(Records contained in a dataset)

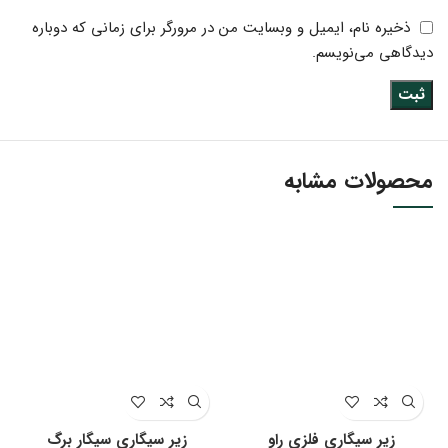
ذخیره نام، ایمیل و وبسایت من در مرورگر برای زمانی که دوباره
دیدگاهی می‌نویسم.
محصولات مشابه
زیر سیگاری فلزی راو
زیر سیگاری سیگار برگ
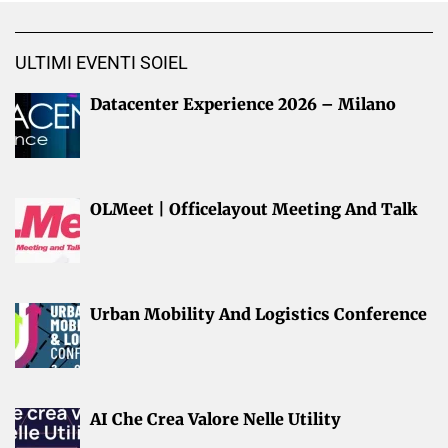
ULTIMI EVENTI SOIEL
Datacenter Experience 2026 – Milano
OLMeet | Officelayout Meeting And Talk
Urban Mobility And Logistics Conference
AI Che Crea Valore Nelle Utility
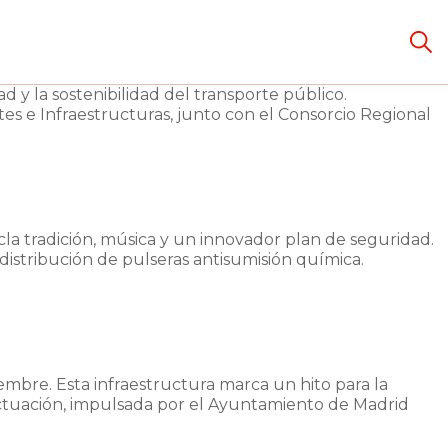
 y la sostenibilidad del transporte público.
es e Infraestructuras, junto con el Consorcio Regional
a tradición, música y un innovador plan de seguridad.
 distribución de pulseras antisumisión química.
embre. Esta infraestructura marca un hito para la
a actuación, impulsada por el Ayuntamiento de Madrid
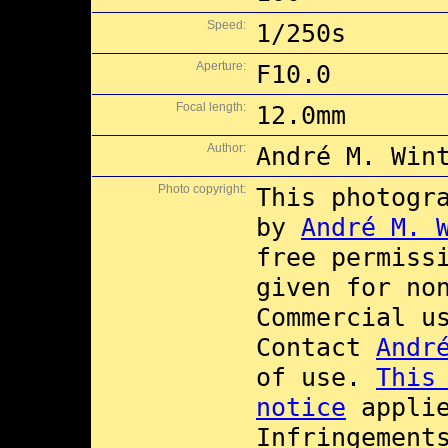
Speed:
1/250s
Aperture:
F10.0
Focal length:
12.0mm
Author:
André M. Win
Photo copyright:
This photogr
by
André M. 
free permiss
given for no
Commercial 
Contact
Andr
of use.
This
notice
applie
Infringement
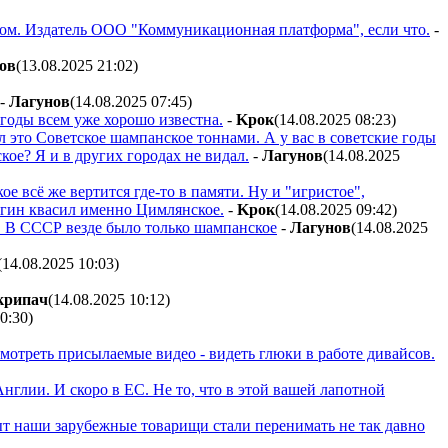
твом. Издатель ООО "Коммуникационная платформа", если что.
-
oв
(13.08.2025 21:02
)
-
Лaгyнoв
(14.08.2025 07:45
)
годы всем уже хорошо известна.
-
Kpoк
(14.08.2025 08:23
)
л это Советское шампанское тоннами. А у вас в советские годы
ое? Я и в других городах не видал.
-
Лaгyнoв
(14.08.2025
е всё же вертится где-то в памяти. Ну и "игристое",
егин квасил именно Цимлянское.
-
Kpoк
(14.08.2025 09:42
)
1. В СССР везде было только шампанское
-
Лaгyнoв
(14.08.2025
(14.08.2025 10:03
)
кpипaч
(14.08.2025 10:12
)
10:30
)
смотреть присылаемые видео - видеть глюки в работе дивайсов.
нглии. И скоро в ЕС. Не то, что в этой вашей лапотной
ыт наши зарубежные товарищи стали перенимать не так давно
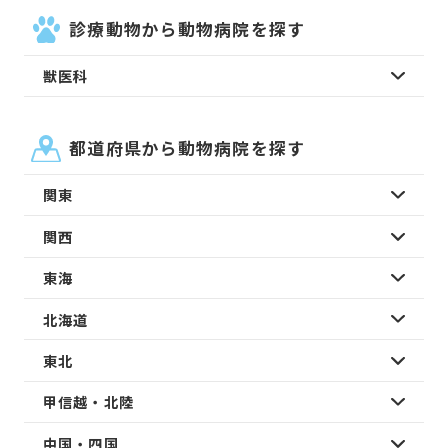
診療動物から動物病院を探す
獣医科
都道府県から動物病院を探す
関東
関西
東海
北海道
東北
甲信越・北陸
中国・四国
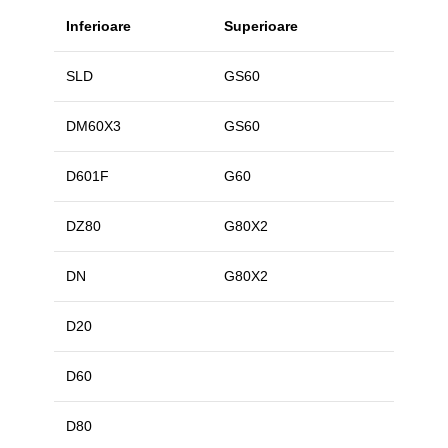
Inferioare
Superioare
SLD
GS60
DM60X3
GS60
D601F
G60
DZ80
G80X2
DN
G80X2
D20
D60
D80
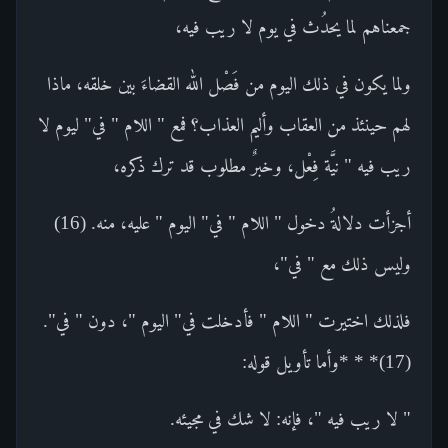
جمعناهم لما يحدُث في يوم لا ريب فيه،
ولما يكون في ذلك اليوم من فَصْل الله القضاءَ بين خلقه، ماذا
لهم حينئذ من العقاب وأليم العذاب؟ فمع " اللام " في" ليوم لا
ريب فيه " نيَّة فِعْل، وخبرٌ مطلوب قد ترك ذكره،
أجزأت دلالةُ دخول " اللام " في" اليوم " عليه، منه. (16)
وليس ذلك مع " في"،
فلذلك اختيرت " اللام " فأدخلت في" اليوم "، دون " في".
(17)* * *وأما تأويل قوله:
" لا ريب فيه "، فإنه: لا شك في مجيئه.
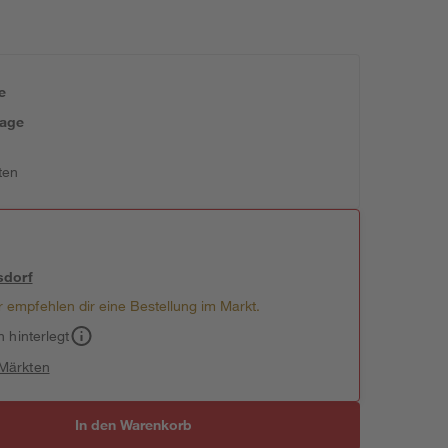
e
tage
ten
sdorf
 empfehlen dir eine Bestellung im Markt.
h hinterlegt
 Märkten
In den Warenkorb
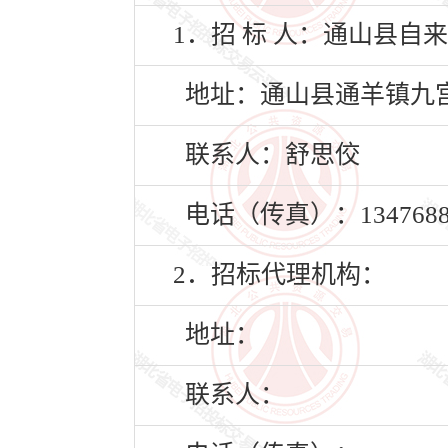
1．招 标 人：通山县自
地址：通山县通羊镇九宫
联系人：舒思佼
电话（传真）：13476882
2．招标代理机构：
地址：
联系人：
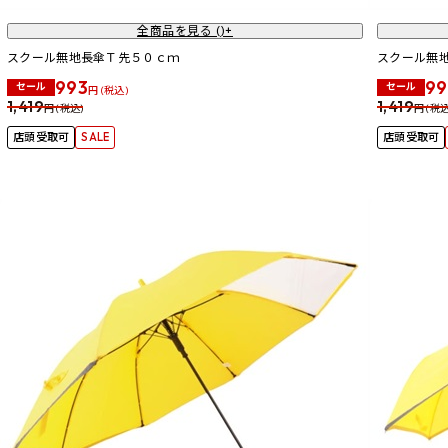
全商品を見る (
)+
スクール無地長傘Ｔ先５０ｃｍ
スクール無
993
99
セール
セール
円 (税込)
1,419
1,419
円 (税込)
円 (税込
店頭受取可
SALE
店頭受取可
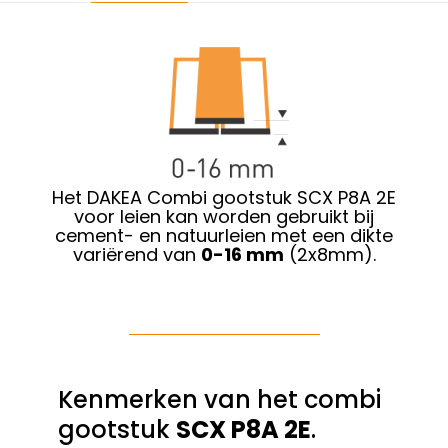
Het DAKEA Combi gootstuk SCX P8A 2E
voor leien kan worden gebruikt bij
cement- en natuurleien met een dikte
variërend van
0-16 mm
(2x8mm).
Kenmerken van het combi
gootstuk
SCX P8A 2E
.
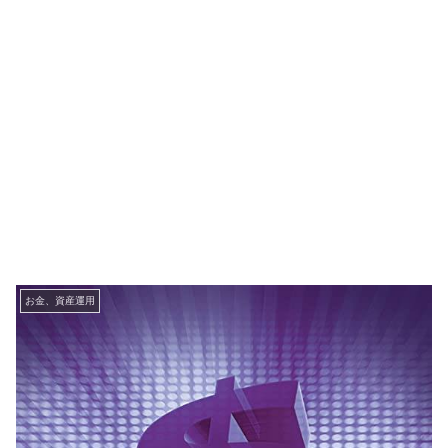
お金、資産運用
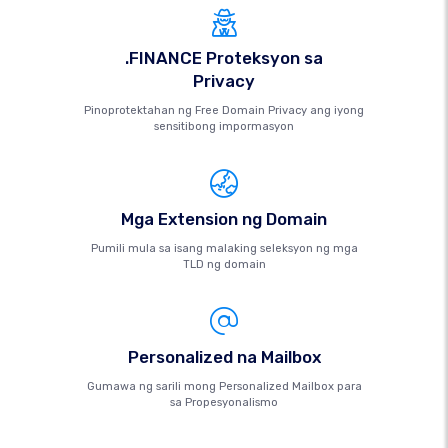
.FINANCE Proteksyon sa
Privacy
Pinoprotektahan ng Free Domain Privacy ang iyong
sensitibong impormasyon
Mga Extension ng Domain
Pumili mula sa isang malaking seleksyon ng mga
TLD ng domain
Personalized na Mailbox
Gumawa ng sarili mong Personalized Mailbox para
sa Propesyonalismo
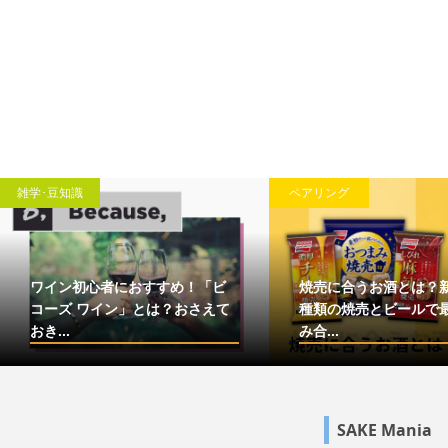
雑学･豆知識
ペアリング
ワイン初心者におすすめ！「ビ
焼売に合うお酒とは？
コーズ ワイン」とは？おさえて
種類の焼売とビールで
おき...
み合...
SAKE Mania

WHAT IS EXPECTED >> The task calls for repeating each line above exactly while excluding the pictures.

ANSWER FOR THE TASK >>
ذخیره نام، ایمیل و وبسایت من در مرورگر برای زمانی که دوباره
دیدگاهی می‌نویسم.
محصولات مشابه
زیر سیگاری فلزی راو
زیر سیگاری سیگار برگ
ULTIMI EVENTI SOIEL
Datacenter Experience 2026 – Milano
OLMeet | Officelayout Meeting And Talk
Urban Mobility And Logistics Conference
AI Che Crea Valore Nelle Utility
 y la sostenibilidad del transporte público.
es e Infraestructuras, junto con el Consorcio Regional
a tradición, música y un innovador plan de seguridad.
 distribución de pulseras antisumisión química.
embre. Esta infraestructura marca un hito para la
a actuación, impulsada por el Ayuntamiento de Madrid
Speed:
1/250s
Aperture:
F10.0
Focal length:
12.0mm
Author:
André M. Win
Photo copyright:
This photogr
by
André M. 
free permiss
given for no
Commercial 
Contact
Andr
of use.
This
notice
applie
Infringement
твом. Издатель ООО "Коммуникационная платформа", если что.
-
oв
(13.08.2025 21:02
)
-
Лaгyнoв
(14.08.2025 07:45
)
годы всем уже хорошо известна.
-
Kpoк
(14.08.2025 08:23
)
л это Советское шампанское тоннами. А у вас в советские годы
ое? Я и в других городах не видал.
-
Лaгyнoв
(14.08.2025
е всё же вертится где-то в памяти. Ну и "игристое",
егин квасил именно Цимлянское.
-
Kpoк
(14.08.2025 09:42
)
1. В СССР везде было только шампанское
-
Лaгyнoв
(14.08.2025
(14.08.2025 10:03
)
кpипaч
(14.08.2025 10:12
)
10:30
)
смотреть присылаемые видео - видеть глюки в работе дивайсов.
нглии. И скоро в ЕС. Не то, что в этой вашей лапотной
ыт наши зарубежные товарищи стали перенимать не так давно
診療動物から動物病院を探す
獣医科
都道府県から動物病院を探す
関東
関西
東海
北海道
東北
甲信越・北陸
中国・四国
Inferioare
Superioare
SLD
GS60
DM60X3
GS60
D601F
G60
DZ80
G80X2
DN
G80X2
D20
D60
D80
جمعناهم لما يحدُث في يوم لا ريب فيه،
ولما يكون في ذلك اليوم من فَصْل الله القضاءَ بين خلقه، ماذا
لهم حينئذ من العقاب وأليم العذاب؟ فمع " اللام " في" ليوم لا
ريب فيه " نيَّة فِعْل، وخبرٌ مطلوب قد ترك ذكره،
أجزأت دلالةُ دخول " اللام " في" اليوم " عليه، منه. (16)
وليس ذلك مع " في"،
فلذلك اختيرت " اللام " فأدخلت في" اليوم "، دون " في".
(17)* * *وأما تأويل قوله:
" لا ريب فيه "، فإنه: لا شك في مجيئه.
e
tage
ten
sdorf
 empfehlen dir eine Bestellung im Markt.
h hinterlegt
 Märkten
In den Warenkorb
1．招 标 人：通山县自
地址：通山县通羊镇九宫
联系人：舒思佼
电话（传真）：13476882
2．招标代理机构：
地址：
联系人：
全商品を見る (
)+
スクール無地長傘Ｔ先５０ｃｍ
スクール無
993
99
セール
セール
円 (税込)
1,419
1,419
円 (税込)
円 (税込
店頭受取可
SALE
店頭受取可
Het DAKEA Combi gootstuk SCX P8A 2E
voor leien kan worden gebruikt bij
cement- en natuurleien met een dikte
variërend van
0-16 mm
(2x8mm).
Kenmerken van het combi
gootstuk
SCX P8A 2E
.
お金、資産運用
.FINANCE Proteksyon sa
Privacy
Pinoprotektahan ng Free Domain Privacy ang iyong
sensitibong impormasyon
Mga Extension ng Domain
Pumili mula sa isang malaking seleksyon ng mga
TLD ng domain
Personalized na Mailbox
Gumawa ng sarili mong Personalized Mailbox para
sa Propesyonalismo
雑学･豆知識
ペアリング
ワイン初心者におすすめ！「ビ
焼売に合うお酒とは？
コーズ ワイン」とは？おさえて
種類の焼売とビールで
おき...
み合...
SAKE Mania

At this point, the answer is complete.